In a recap of the second McCain-Obama debate, Joe Klein offers his thoughts on the role of government generally and in health care in particular. Excerpts and comments follow:

Obama began his response with a simple declarative sentence: “I believe that health care is a right for every American.”

Health care is a bundle of goods and services. Treat health care like a “right,” and watch it disappear.

The rest of his answer could be used as a template for how to deal with a complex issue in a town-hall debate. He began with a personal story: his mother, dying of cancer at age 53, having to fight her insurance company, trying to prove that her disease had not been a pre-existing condition.

Obama has said his mother “had been diagnosed just as she was transitioning between jobs.” Neither candidate can claim that their health plan would have saved her life. But McCain can claim that the federal government created an employer-based health insurance system that routinely strips people of coverage right before and right after they get sick. In its attacks on McCain’s health-insurance tax credit, I haven’t once heard the Obama campaign acknowledge that McCain’s plan would have spared Obama’s mother that deathbed worry.

He broadened that into a general proposition about the proper role of government: “It is absolutely true that I think it is important for government to crack down on insurance companies that are cheating their customers.”

Government should crack down on cheats. If an insurance company commits fraud or breaches its contracts, let ‘em have it. One senses that Obama means something else, perhaps that insurance companies “cheat” any time they deny coverage for anything? Maybe because he thinks health care is a right?

And finally, he transformed the issue into a metaphor for the entire campaign: “That is a fundamental difference that I have with Senator McCain. He believes in deregulation in every circumstance. That’s what we’ve been going through for the last eight years. It hasn’t worked, and we need fundamental change.”

Regarding Obama’s silly attacks on McCain’s proposal to deregulate health insurance, click here.

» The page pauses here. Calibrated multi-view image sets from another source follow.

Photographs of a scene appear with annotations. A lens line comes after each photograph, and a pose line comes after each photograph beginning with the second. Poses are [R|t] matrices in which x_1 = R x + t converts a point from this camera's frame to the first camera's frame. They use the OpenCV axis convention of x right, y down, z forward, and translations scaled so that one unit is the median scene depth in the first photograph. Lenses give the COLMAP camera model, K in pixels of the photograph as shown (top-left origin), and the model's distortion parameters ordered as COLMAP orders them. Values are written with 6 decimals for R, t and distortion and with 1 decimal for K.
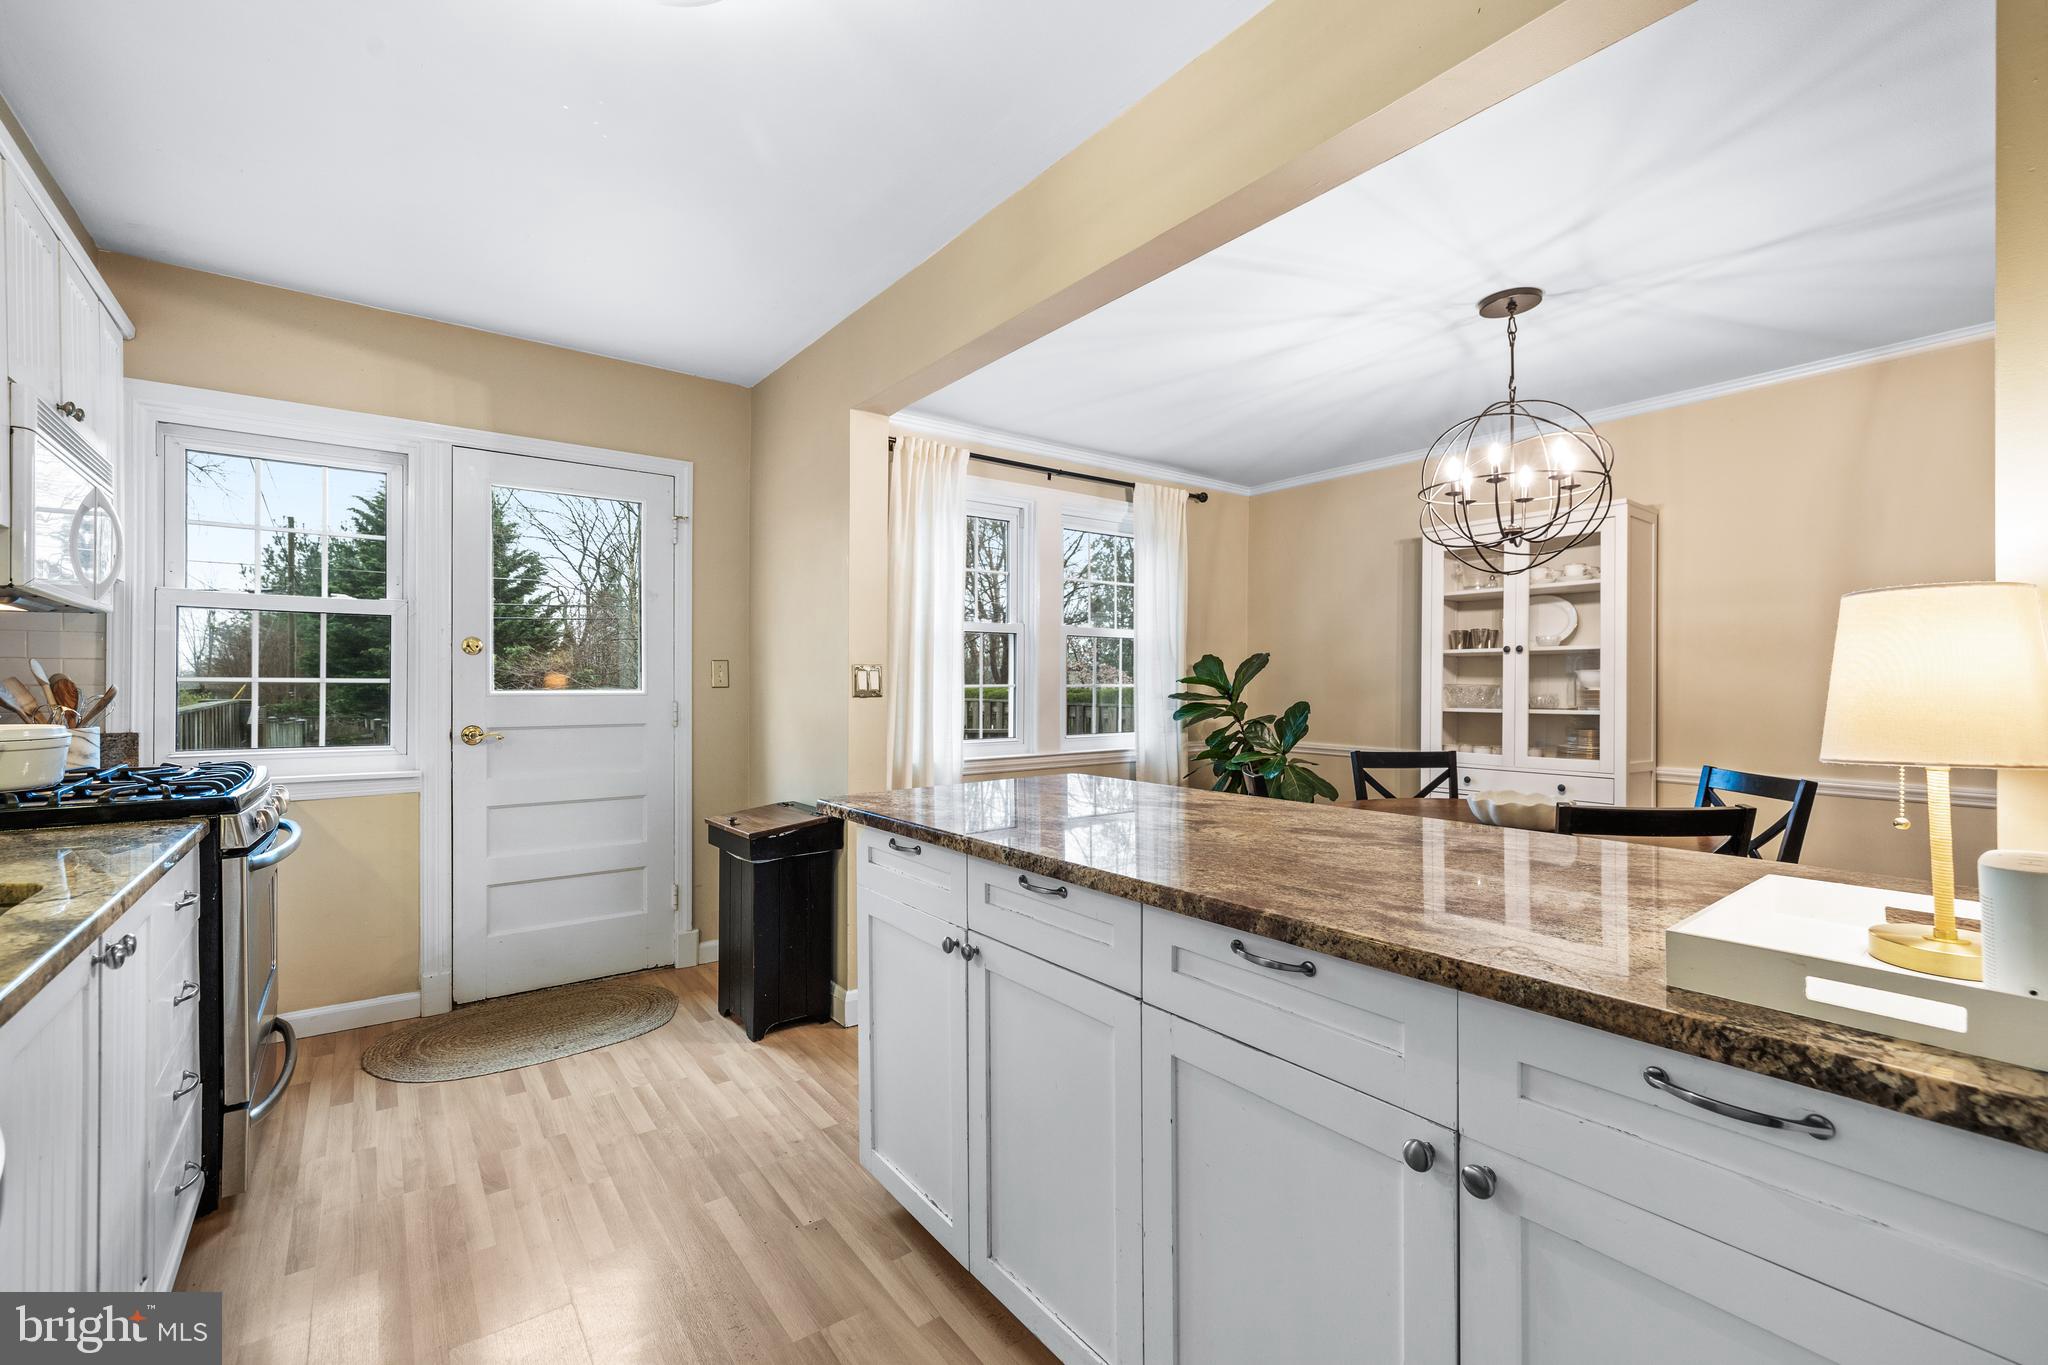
lens RADIAL K [[872.7, 0, 1002.7], [0, 872.7, 689.2], [0, 0, 1]] dist [-0.000928, 0.001020]
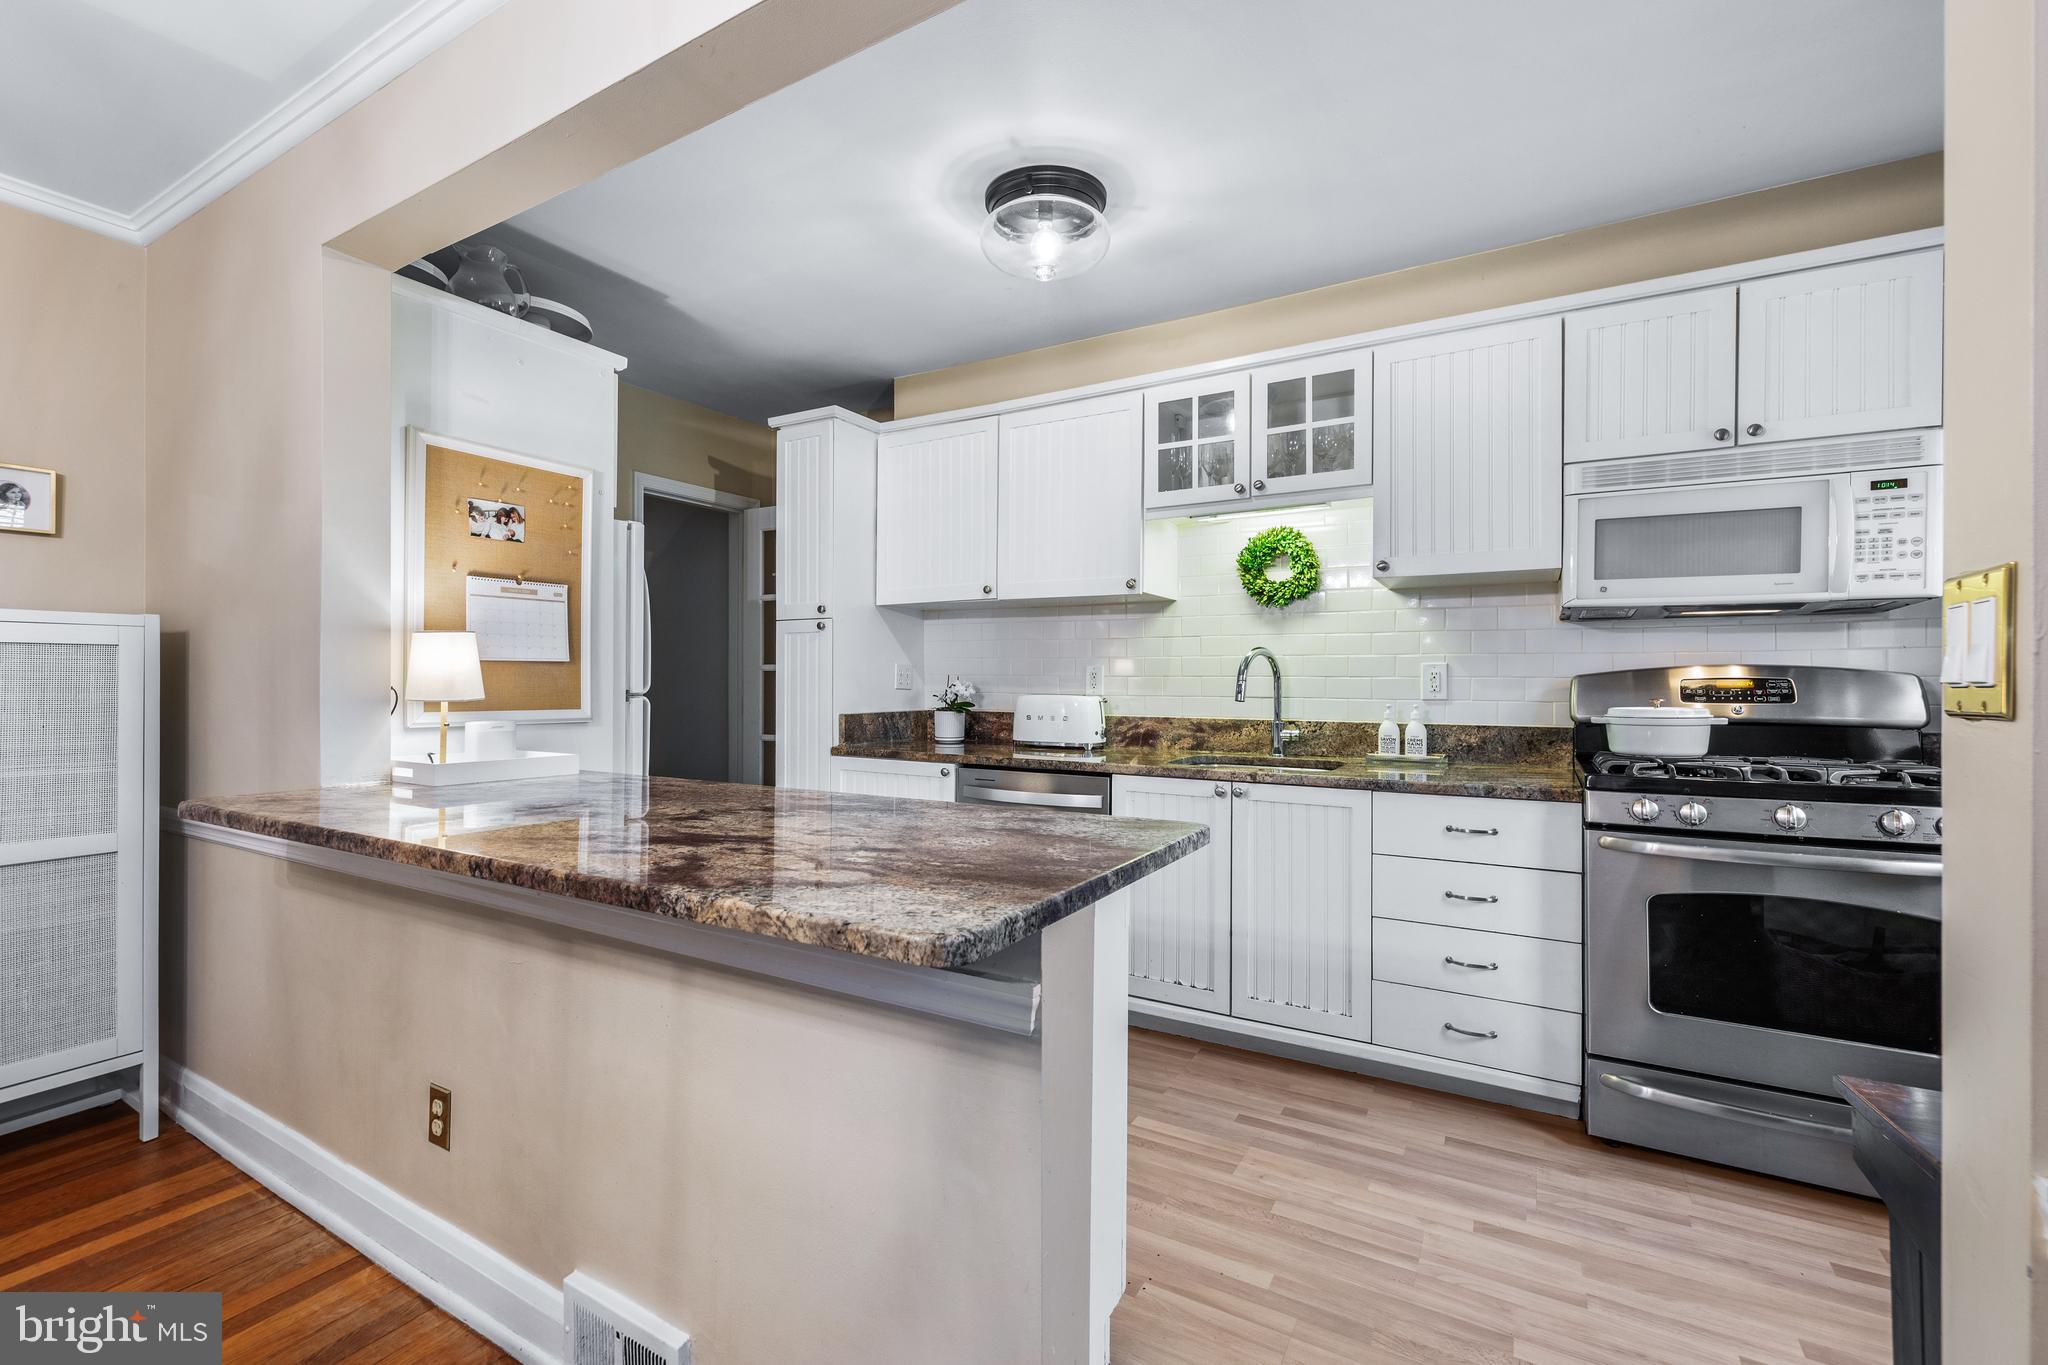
lens RADIAL K [[872.7, 0, 998.4], [0, 872.7, 680.4], [0, 0, 1]] dist [-0.000928, 0.001020]
pose [[-0.920764, -0.003672, -0.390103, 0.121449], [-0.006461, 0.999962, 0.005838, 0.001148], [0.390067, 0.007895, -0.920753, 0.837315]]
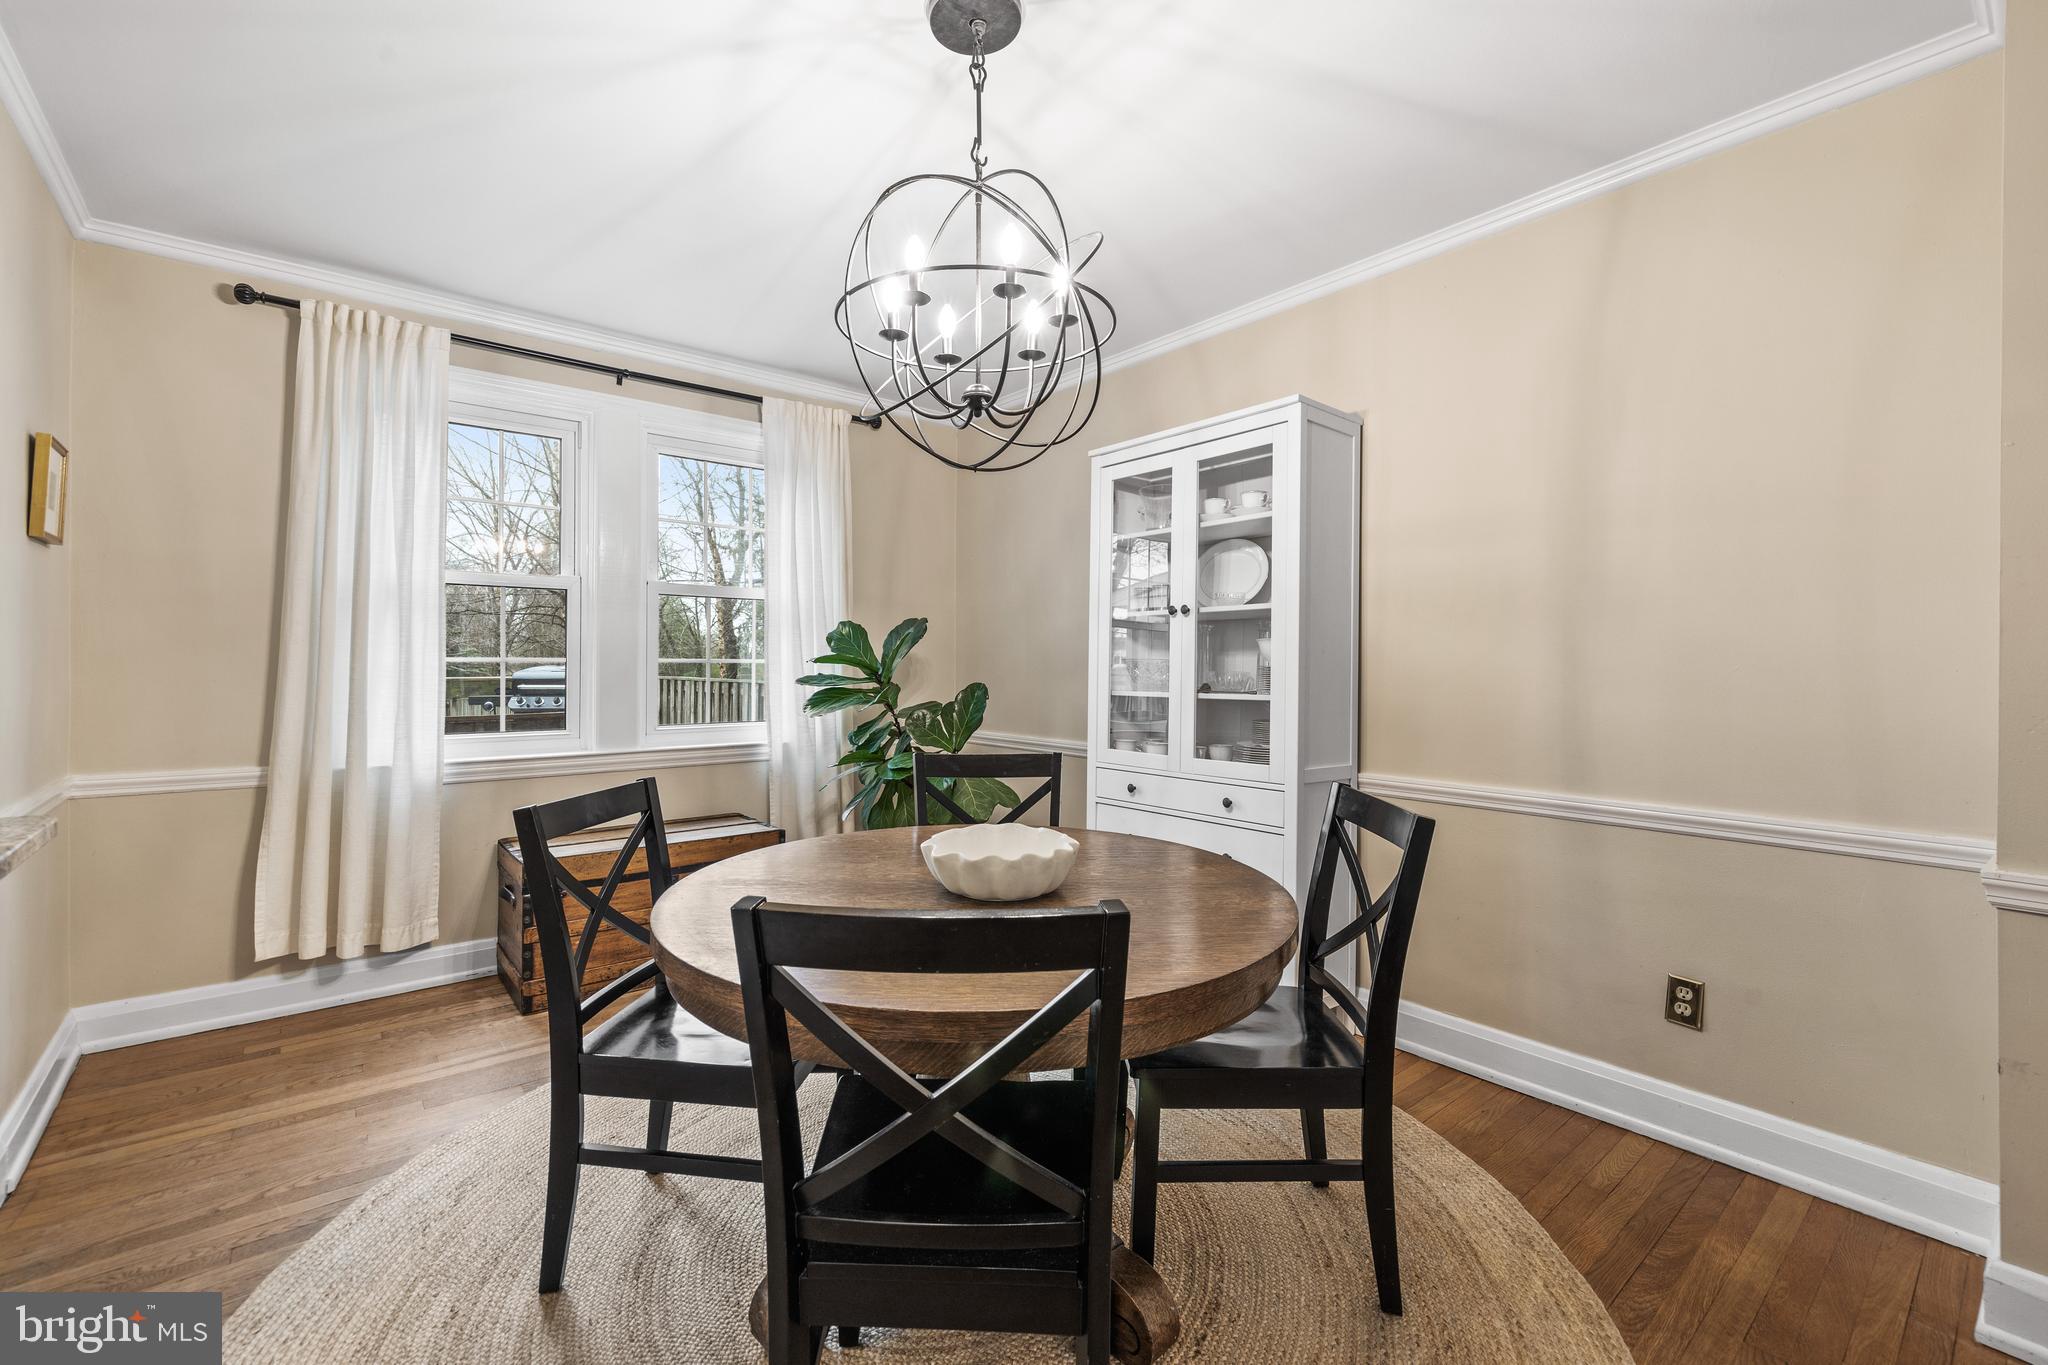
lens RADIAL K [[872.7, 0, 1006.2], [0, 872.7, 668.4], [0, 0, 1]] dist [-0.000928, 0.001020]
pose [[0.998727, 0.003021, 0.050359, 0.407016], [-0.002607, 0.999962, -0.008299, 0.008768], [-0.050382, 0.008157, 0.998697, 0.283118]]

Obama’s gamble is that the public — worried at the beginning of the campaign, terrified now — is ready for greater government support and regulation of the health-insurance system. That assumption has always been a sure loser in American politics. Republicans have perpetually and successfully waved the bloody flag of “socialized medicine.” But the employer-provided-health-care system is fraying, costs to average families are rising, and almost everyone has a friend with a horror story.

Indeed. If only Klein and the Republicans recognized that socialized medicine is the root cause of those horror stories.

McCain’s plan is a half-baked vestige of Reagan-era ideology: it tilts the incentives away from employer-provided health insurance and assumes that people will act in their enlightened self-interest if they are thrust out into a free market. That’s absolutely true when it comes to buying refrigerators. But health insurance is complicated and scary; most people don’t have the time or expertise necessary to make wise choices.

Health insurance is complicated; illness is scary. It would be nice if health insurers won customers by making health insurance simple and taking away patients’ fears of illness and financial ruin (rather than focusing on employers’ fears of absenteeism and rising labor costs). For that, the individual customer has to control the money.

They rely on their employers to make sure they’re getting a good deal — and to fight for them if the insurance companies try to cheat them. And with many employers slouching away from that responsibility, the public seems ready to turn to the government for protection. In a collapsing economy, government regulation — forcing insurers to cover everyone at reasonable rates — sounds more comforting than stultifying.

Employers are shirking — but the government won’t? Even when Obama gives them a jillion more things to do than enforce contracts and prosecute fraud? And reasonable rates?? Does Klein know nothing about Medicare?